Some are just funny – donkey’s gallop (which means short and sharp), anal pain was described as pain in the pantry.

Perhaps some are, from a pedantic point of view, misuses.  Aggravate meaning to argue may not be a proper use, but literally if aggravate means to make something heavier, then it may be appropriate.  Others are even malapropisms, though none the worse for that, somehow taking on a life of their own as aphorisms.  I never actually saw this, but the story runs that under a mirror a declaration was written in a copper plate hand that would have been as well worth pondering then, as it repays a moment's consideration now:

Things seen is Intempural

Things not seen is Inturnel

Here we have malapropisms and rule-breaking grammar exploiting their ambiguity, such that the whole becomes an aphorism which tips into something close to poetry.  I can imagine at least one of my old patients saying this quietly to themselves, if not to me. 

With such idiosyncratic words and phrases, anarchic uses of archaisms and alterations of conventional vocabulary, language is enriched. So, as I recall some of these original words and expressions, I hope I have not sounded in any way superior or patronising.  The point of language is communication; this dialogue, so central to our art and craft of doctoring, is enhanced by respectful if not at times bemused, not to say amused observation.

And communication is of course a two-way process.
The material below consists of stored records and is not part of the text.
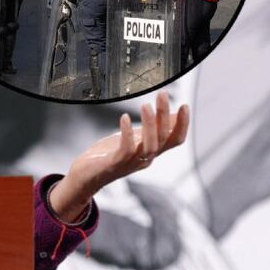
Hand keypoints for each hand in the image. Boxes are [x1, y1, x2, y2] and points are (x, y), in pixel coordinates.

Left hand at [49, 91, 188, 221]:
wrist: (85, 176)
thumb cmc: (109, 154)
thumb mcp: (135, 138)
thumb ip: (152, 129)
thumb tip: (173, 115)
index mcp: (152, 151)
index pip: (175, 140)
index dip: (182, 125)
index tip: (184, 105)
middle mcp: (145, 159)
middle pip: (162, 139)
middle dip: (164, 115)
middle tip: (162, 94)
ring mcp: (131, 163)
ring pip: (149, 146)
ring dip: (149, 125)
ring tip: (145, 105)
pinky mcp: (115, 164)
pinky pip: (126, 150)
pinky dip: (127, 134)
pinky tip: (124, 118)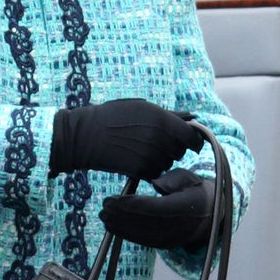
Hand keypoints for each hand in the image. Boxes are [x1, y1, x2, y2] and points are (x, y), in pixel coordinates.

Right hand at [49, 99, 202, 180]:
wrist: (85, 135)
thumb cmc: (111, 116)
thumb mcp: (139, 106)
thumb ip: (165, 115)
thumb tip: (188, 120)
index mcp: (162, 120)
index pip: (192, 136)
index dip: (194, 140)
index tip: (193, 143)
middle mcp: (160, 138)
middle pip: (180, 151)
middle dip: (173, 147)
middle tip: (155, 141)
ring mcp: (150, 156)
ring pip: (168, 162)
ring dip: (160, 158)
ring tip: (140, 148)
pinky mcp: (140, 170)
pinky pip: (155, 172)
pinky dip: (150, 168)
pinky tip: (135, 158)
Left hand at [99, 168, 215, 251]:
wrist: (211, 214)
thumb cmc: (194, 189)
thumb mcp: (188, 178)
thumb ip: (173, 179)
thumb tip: (155, 184)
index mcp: (188, 206)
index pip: (156, 208)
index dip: (134, 205)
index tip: (116, 199)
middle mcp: (181, 226)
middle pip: (146, 222)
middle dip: (122, 215)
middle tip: (105, 205)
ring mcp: (174, 238)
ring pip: (143, 234)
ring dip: (121, 226)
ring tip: (104, 216)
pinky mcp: (167, 245)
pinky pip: (145, 241)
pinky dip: (127, 235)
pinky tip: (113, 227)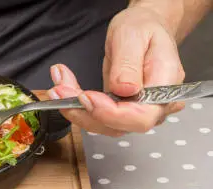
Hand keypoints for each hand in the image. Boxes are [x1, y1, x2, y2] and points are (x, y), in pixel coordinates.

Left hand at [47, 7, 185, 135]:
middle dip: (84, 112)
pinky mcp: (119, 111)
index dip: (111, 113)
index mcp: (165, 85)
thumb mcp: (133, 35)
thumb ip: (129, 64)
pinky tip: (63, 89)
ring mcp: (136, 111)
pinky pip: (95, 117)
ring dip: (75, 110)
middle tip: (60, 91)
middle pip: (119, 126)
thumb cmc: (142, 29)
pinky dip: (75, 106)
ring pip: (102, 125)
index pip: (142, 115)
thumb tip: (125, 89)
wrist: (142, 30)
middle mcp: (154, 105)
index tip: (86, 97)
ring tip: (57, 87)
As doctors, we find ourselves dealing in the same currency.  I may not hear myself using these words and phrases, but – more subtly perhaps – we are in our turn influenced.  My (now grown up) children point out that my pronunciation of certain words like bitter has taken up a certain prolongation of the 'r', well described by my old friend Elworthy.
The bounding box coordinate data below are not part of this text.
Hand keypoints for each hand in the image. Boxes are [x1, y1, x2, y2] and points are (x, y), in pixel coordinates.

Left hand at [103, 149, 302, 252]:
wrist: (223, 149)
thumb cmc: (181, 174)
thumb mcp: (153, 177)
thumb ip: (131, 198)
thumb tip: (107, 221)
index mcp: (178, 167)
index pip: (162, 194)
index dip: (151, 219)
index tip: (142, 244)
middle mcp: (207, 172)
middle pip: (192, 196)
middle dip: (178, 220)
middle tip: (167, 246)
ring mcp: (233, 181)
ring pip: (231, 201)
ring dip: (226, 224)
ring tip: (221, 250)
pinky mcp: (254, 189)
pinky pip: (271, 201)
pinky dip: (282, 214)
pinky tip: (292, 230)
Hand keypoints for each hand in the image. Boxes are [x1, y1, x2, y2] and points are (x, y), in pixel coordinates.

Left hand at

So as we listen, we hear – and are changed.  The words we use reflect not only the people that we are, but the people we are with.  Our language is the richer for all its many individual voices, with their particular vocabularies.  As doctors above all we must be listeners, hearing what our patients have to tell us. And those words are not just the vehicles of meaning, which may be a serious matter; but they bring their own flavour, which like the individuals who use them, we can enjoy.

In Memoriam Dr Alun Edwards of Barnstaple, who noted many of the examples quoted, and who helped me to become a better doctor, not least by learning to enjoy our patients' words.
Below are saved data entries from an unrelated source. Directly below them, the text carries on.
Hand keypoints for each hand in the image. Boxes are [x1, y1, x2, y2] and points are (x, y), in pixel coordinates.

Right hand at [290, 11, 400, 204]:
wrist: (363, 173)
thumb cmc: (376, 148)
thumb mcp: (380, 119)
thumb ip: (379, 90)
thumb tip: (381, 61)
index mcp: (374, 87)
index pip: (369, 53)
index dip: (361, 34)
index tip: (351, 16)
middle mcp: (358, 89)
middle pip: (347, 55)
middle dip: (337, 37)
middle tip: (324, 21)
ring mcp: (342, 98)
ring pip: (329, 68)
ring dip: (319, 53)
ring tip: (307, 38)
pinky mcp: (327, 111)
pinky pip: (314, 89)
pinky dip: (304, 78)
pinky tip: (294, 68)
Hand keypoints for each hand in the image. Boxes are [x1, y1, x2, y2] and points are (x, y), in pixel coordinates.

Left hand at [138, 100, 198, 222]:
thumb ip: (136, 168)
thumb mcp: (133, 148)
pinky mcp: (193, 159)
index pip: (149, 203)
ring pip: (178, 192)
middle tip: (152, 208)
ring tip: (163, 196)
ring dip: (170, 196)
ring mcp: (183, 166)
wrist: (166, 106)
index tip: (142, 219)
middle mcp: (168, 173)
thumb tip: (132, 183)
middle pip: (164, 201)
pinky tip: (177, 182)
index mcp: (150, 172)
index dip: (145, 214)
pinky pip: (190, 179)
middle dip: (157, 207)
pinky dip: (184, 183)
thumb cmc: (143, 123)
Richard Westcott is now retired, having spent a professional lifetime in family practice in the southwest of England. Educated at Oxford and London Universities, he completed his training in Exeter before moving to north Devon, on the edge of the National Park of Exmoor. He retained his links with Exeter University, becoming a lecturer in General Practice with responsibility for training family doctors and training other trainers. He has published widely in the British Medical Journal and many other publications, a recent essay appearing in the acclaimed anthology Miracles We Have Seen, edited by Harley Rotbart. His love of the written and spoken word underpins the present article. A prize-winning author, he now focuses on writing and sharing poetry.